In the 92nd minute, Irwin lined up another free-kick. As McGovern's went ballistic, the ball skirted the Belgians' scarlet wall and billowed the net - the wrong side of the post. A dreadful let-down, followed immediately by another, the final whistle.

Some drifted away. Most stayed for urgent discussions. Could it all be rescued in the away leg? What had gone wrong? What would Big Jack have done? Whose round was it?

"We'll win in Belgium," said Francis, an earringed young man in a Celtic shirt. "We always do well with our backs against the wall. We've beaten England, remember, we've beaten Italy. We always do it at the last minute - that's the thing with the Irish."

Mick, a saturnine fellow sitting next to him, was not so optimistic. "We needed a domineering midfielder," he reckoned. "Someone with a bit of aggression. Another Paul McGrath, but where will we find him? You can't go and buy the players you want in international football."

Joe, a sparky little man in a scarlet sweatshirt that declared his allegiance to Rebel County, disagreed. "We'll get Ronaldo and change his passport. Remember Jack Charlton and all the great things like that he did? Now Mick McCarthy is a good man and a nice man and all that, but playing little Connolly up front, a midget against giants, and throwing high balls in towards massive defenders - it was never going to work."

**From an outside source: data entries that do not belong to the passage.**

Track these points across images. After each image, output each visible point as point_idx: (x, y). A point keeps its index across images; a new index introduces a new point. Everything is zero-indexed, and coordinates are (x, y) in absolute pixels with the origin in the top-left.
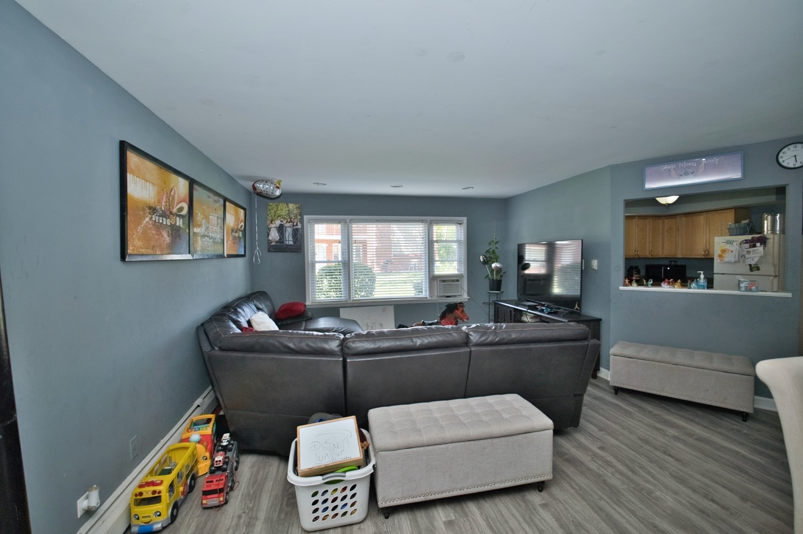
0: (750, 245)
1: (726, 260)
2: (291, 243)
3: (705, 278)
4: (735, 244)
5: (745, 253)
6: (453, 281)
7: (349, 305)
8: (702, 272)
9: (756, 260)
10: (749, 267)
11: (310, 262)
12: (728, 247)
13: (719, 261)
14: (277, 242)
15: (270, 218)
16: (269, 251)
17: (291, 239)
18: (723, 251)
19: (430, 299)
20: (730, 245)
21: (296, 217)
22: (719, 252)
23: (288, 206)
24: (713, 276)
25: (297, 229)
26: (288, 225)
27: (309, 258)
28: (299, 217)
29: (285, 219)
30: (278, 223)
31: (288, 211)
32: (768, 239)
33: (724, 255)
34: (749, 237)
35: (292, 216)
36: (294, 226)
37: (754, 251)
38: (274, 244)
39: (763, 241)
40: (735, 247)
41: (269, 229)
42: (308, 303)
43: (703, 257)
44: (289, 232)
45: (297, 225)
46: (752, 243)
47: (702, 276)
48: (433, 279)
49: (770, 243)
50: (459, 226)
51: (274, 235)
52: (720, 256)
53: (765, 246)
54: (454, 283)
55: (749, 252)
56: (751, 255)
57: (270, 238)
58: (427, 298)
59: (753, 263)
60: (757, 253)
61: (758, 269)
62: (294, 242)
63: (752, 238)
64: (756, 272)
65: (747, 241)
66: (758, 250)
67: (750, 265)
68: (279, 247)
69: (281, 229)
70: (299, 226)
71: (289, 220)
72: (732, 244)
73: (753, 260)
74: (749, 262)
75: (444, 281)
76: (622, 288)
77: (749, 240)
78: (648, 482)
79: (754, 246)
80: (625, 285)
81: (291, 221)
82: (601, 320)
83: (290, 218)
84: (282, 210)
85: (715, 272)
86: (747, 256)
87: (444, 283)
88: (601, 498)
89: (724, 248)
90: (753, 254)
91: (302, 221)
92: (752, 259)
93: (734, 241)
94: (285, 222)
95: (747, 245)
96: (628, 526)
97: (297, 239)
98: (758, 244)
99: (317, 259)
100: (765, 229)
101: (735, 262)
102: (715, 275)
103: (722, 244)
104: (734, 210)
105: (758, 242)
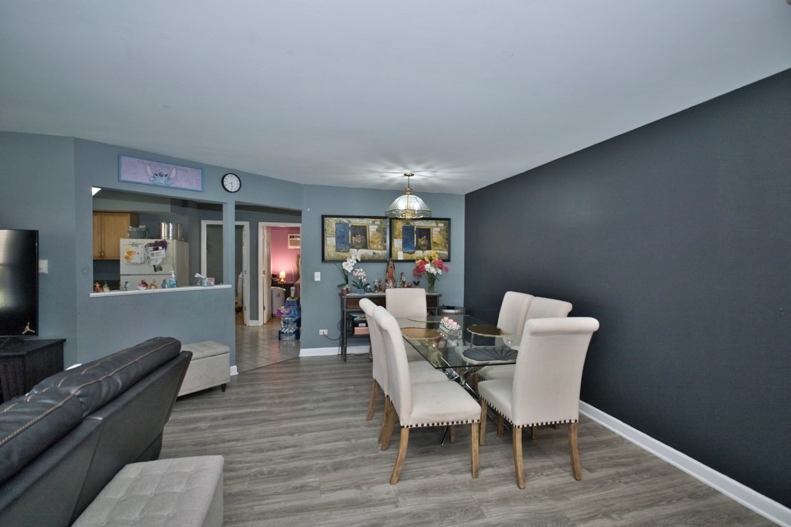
0: (154, 248)
1: (132, 261)
4: (140, 246)
5: (150, 255)
9: (159, 261)
10: (153, 268)
12: (133, 249)
13: (126, 262)
18: (130, 253)
20: (136, 247)
22: (126, 254)
24: (120, 278)
32: (168, 243)
33: (131, 257)
34: (153, 241)
37: (157, 253)
39: (164, 245)
40: (140, 250)
43: (98, 259)
46: (156, 247)
49: (170, 246)
52: (127, 258)
53: (166, 249)
55: (153, 255)
56: (155, 257)
59: (157, 264)
60: (159, 255)
61: (161, 269)
63: (156, 242)
64: (159, 272)
65: (150, 245)
66: (160, 252)
67: (154, 266)
72: (138, 246)
73: (156, 261)
74: (153, 263)
76: (93, 295)
77: (152, 243)
78: (249, 468)
79: (157, 249)
80: (98, 291)
82: (65, 340)
85: (121, 273)
86: (152, 258)
88: (251, 507)
89: (131, 250)
90: (157, 256)
93: (139, 244)
95: (151, 248)
96: (290, 504)
98: (160, 248)
100: (163, 235)
101: (141, 263)
102: (121, 277)
103: (128, 246)
104: (129, 214)
105: (160, 246)
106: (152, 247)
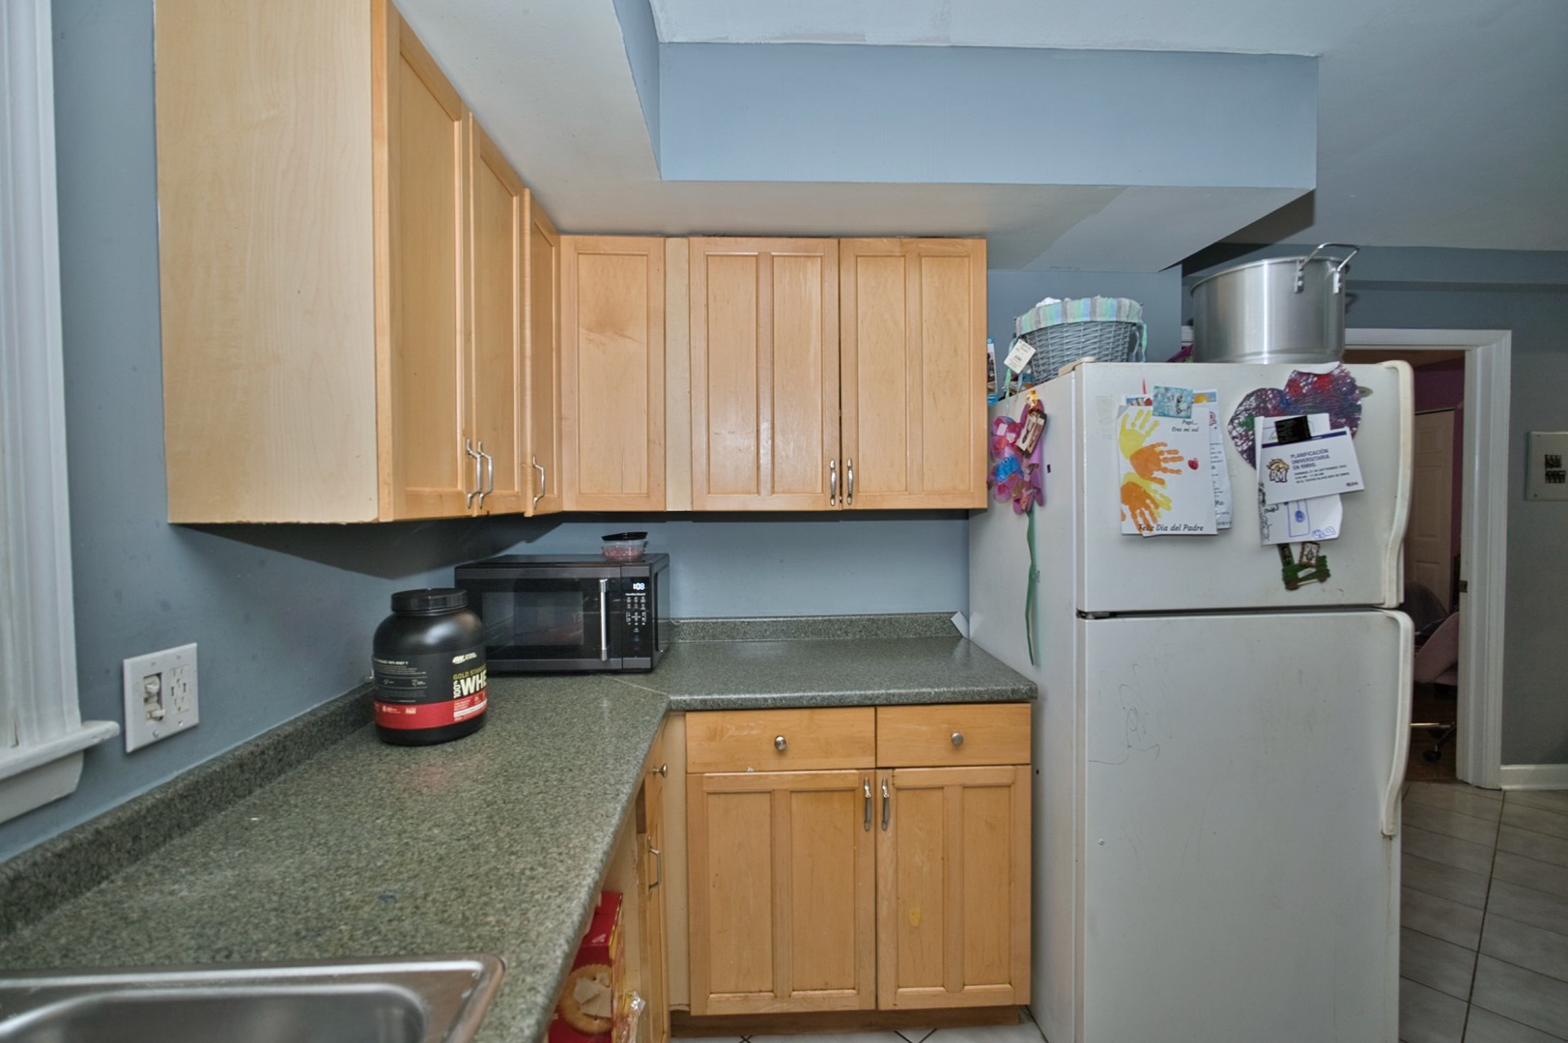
0: (1279, 425)
1: (1168, 519)
4: (1199, 412)
5: (1261, 474)
9: (1315, 516)
12: (1162, 432)
18: (1147, 461)
20: (1178, 423)
32: (1365, 392)
33: (1152, 488)
37: (1301, 461)
39: (1341, 401)
40: (1205, 437)
46: (1294, 415)
52: (1132, 494)
56: (1290, 490)
59: (1299, 533)
60: (1320, 476)
61: (1322, 574)
63: (1295, 383)
64: (1310, 593)
65: (1260, 403)
66: (1324, 454)
67: (1284, 548)
72: (1188, 413)
73: (1299, 515)
74: (1281, 529)
77: (1277, 393)
79: (1295, 431)
86: (1273, 492)
89: (1146, 443)
90: (1301, 478)
92: (1293, 508)
93: (1198, 398)
98: (1320, 423)
101: (1218, 532)
103: (1134, 409)
105: (1318, 410)
106: (1272, 421)
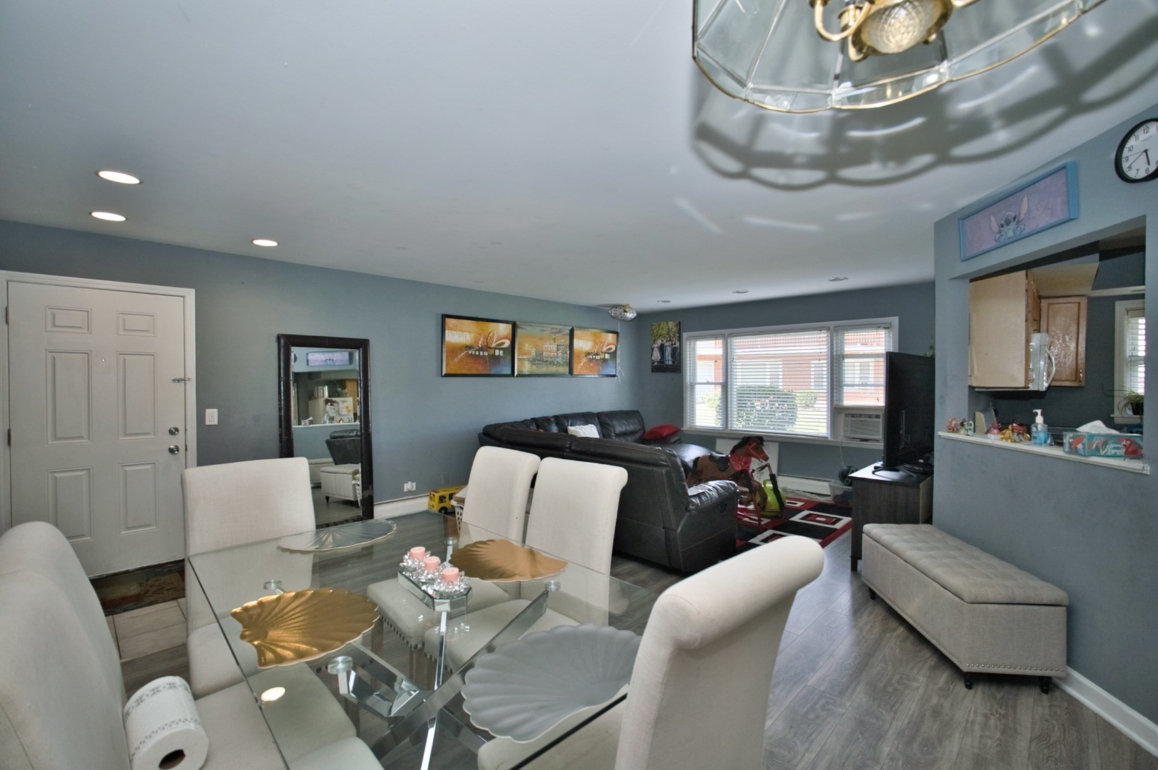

Francis believed that McCarthy had left his experimentation too late. "Mixing up the old players and the youngsters like that is something that he should have been doing months ago in friendly matches, not in a vital game like this." He took a pull of his beer. "I still believe that we can pull it off in Belgium, though." Everyone said they would be back at McGovern's for the return leg. In a far corner of the bar, The Clonakilty Man woke up and began again to sing his strange, sad song.